Interrupting Schemas: Papa as Caregiver in Interrupting Chicken
David Ezra Stein’s Interrupting Chicken introduces readers to the little red chicken, a boisterous and inventive child who can’t help interrupting her Papa’s bedtime stories. While the little red chicken’s antics are the centerpiece of the story, they play particularly well when juxtaposed with Papa’s calm, nurturing presence in the book. This interaction is a subtle, yet clear discarding of popular gendered schemas present in picturebooks.

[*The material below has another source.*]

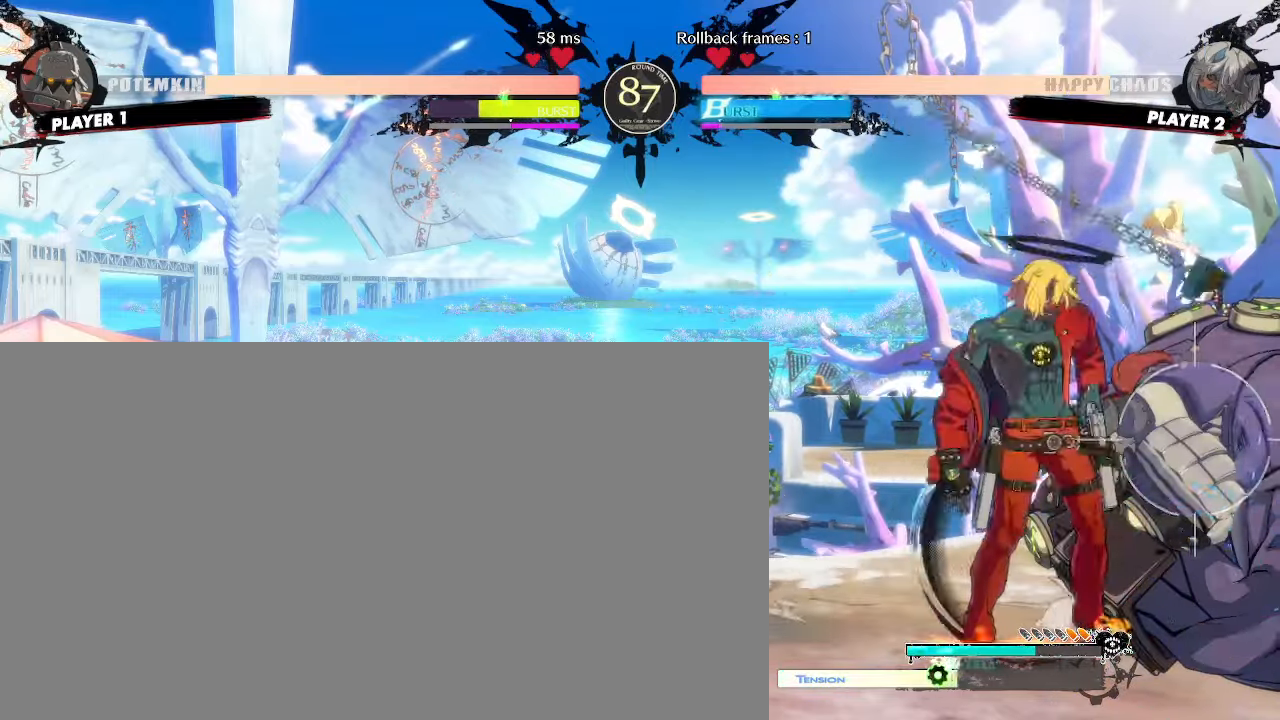
{"buttons": [], "events": []}
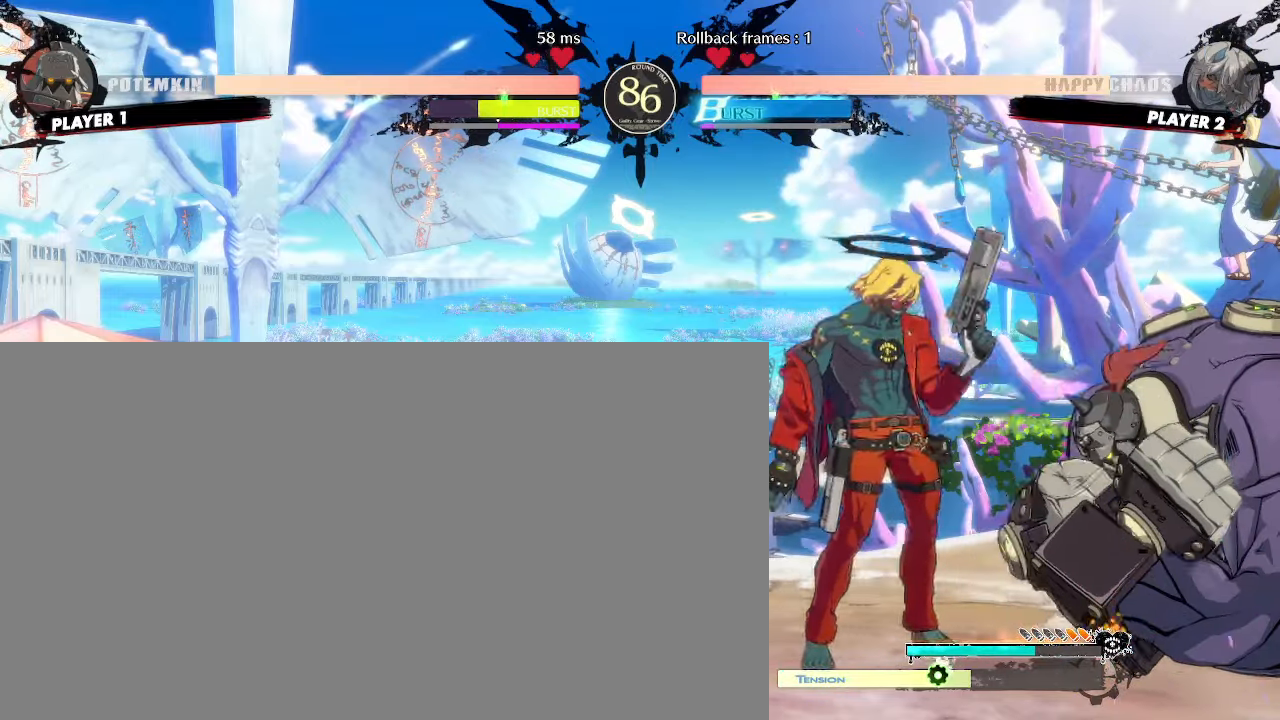
{"buttons": ["DPAD_DOWN"], "events": [[250, "DPAD_DOWN", "down"]]}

The first doublespread of Interrupting Chicken shows Papa carrying the little chicken to her bed, freshly dressed in her pajamas and hollering for a bedtime story. There is a great deal of life and movement in this image, despite the fact the two characters feel less central to the image than the cozy bedroom they are in. Papa is placed in the image and the book as a whole as the little chicken’s primary caretaker, a role that is typically feminine in cognitive gender schemas. Such examples are rife in picturebook history; Goodnight Moon is a popular and ubiquitous example of a more traditional bedtime tale. Representations of fathers displayed as caregivers of children are somewhat more difficult to find. Karen Coats points out that “while there is a long tradition in children’s literature of girls transgressing gender norms by behaving as boys, there is no similar tradition of boys behaving in ways that have been traditionally coded as feminine” (366). While the schemas of gender in relation to parenthood are different than that of binary gendered childhood, Papa’s deviation from the schema of gendered parenthood is sufficiently uncommon as to be striking.
Works Cited
Coats, Karen. “Gender in Picturebooks.” The Routledge Companion to Picturebooks. Ed. Bettina Kummerling-Meibaurer. Routledge 2018.
Stein, David Ezra. Interrupting Chicken. Candlewick 2010.